═════ Material for this task
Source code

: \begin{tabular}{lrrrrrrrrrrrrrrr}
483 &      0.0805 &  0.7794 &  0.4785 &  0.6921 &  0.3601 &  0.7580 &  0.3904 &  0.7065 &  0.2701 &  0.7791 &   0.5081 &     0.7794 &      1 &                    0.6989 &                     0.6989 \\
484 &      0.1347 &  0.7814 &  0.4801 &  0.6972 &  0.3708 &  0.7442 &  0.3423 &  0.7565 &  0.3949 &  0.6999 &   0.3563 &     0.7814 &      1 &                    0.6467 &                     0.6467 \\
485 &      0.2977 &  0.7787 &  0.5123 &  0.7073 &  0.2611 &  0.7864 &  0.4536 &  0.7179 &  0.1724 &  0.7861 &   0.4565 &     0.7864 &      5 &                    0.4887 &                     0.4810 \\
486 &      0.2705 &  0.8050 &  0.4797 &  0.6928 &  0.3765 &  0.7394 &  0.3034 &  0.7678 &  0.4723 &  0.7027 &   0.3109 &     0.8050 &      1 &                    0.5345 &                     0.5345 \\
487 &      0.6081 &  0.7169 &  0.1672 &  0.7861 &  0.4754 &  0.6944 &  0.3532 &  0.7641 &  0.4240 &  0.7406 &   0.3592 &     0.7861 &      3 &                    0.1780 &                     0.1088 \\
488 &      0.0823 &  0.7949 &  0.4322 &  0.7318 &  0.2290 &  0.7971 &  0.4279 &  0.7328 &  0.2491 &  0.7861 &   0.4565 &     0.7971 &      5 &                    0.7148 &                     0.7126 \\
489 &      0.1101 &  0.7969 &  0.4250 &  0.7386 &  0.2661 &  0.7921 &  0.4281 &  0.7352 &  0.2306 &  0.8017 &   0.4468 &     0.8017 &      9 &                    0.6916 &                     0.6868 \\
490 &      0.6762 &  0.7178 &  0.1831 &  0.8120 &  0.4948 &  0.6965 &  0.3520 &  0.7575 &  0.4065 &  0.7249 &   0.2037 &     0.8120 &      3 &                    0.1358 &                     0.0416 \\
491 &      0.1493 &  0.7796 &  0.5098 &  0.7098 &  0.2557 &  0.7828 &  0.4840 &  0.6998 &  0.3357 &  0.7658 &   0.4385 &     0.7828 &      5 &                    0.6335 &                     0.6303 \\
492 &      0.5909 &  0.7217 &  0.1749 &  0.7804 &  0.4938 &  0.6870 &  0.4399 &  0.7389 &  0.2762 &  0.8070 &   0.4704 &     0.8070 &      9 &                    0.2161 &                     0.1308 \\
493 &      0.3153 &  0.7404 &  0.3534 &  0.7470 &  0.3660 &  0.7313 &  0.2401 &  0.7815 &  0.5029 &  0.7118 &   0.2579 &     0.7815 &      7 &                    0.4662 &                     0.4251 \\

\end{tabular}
══════════
- Exercise
Look through the entries above; find each line with the word "tabular" and copy it.

- Answer space
: \begin{tabular}{lrrrrrrrrrrrrrrr}
\end{tabular}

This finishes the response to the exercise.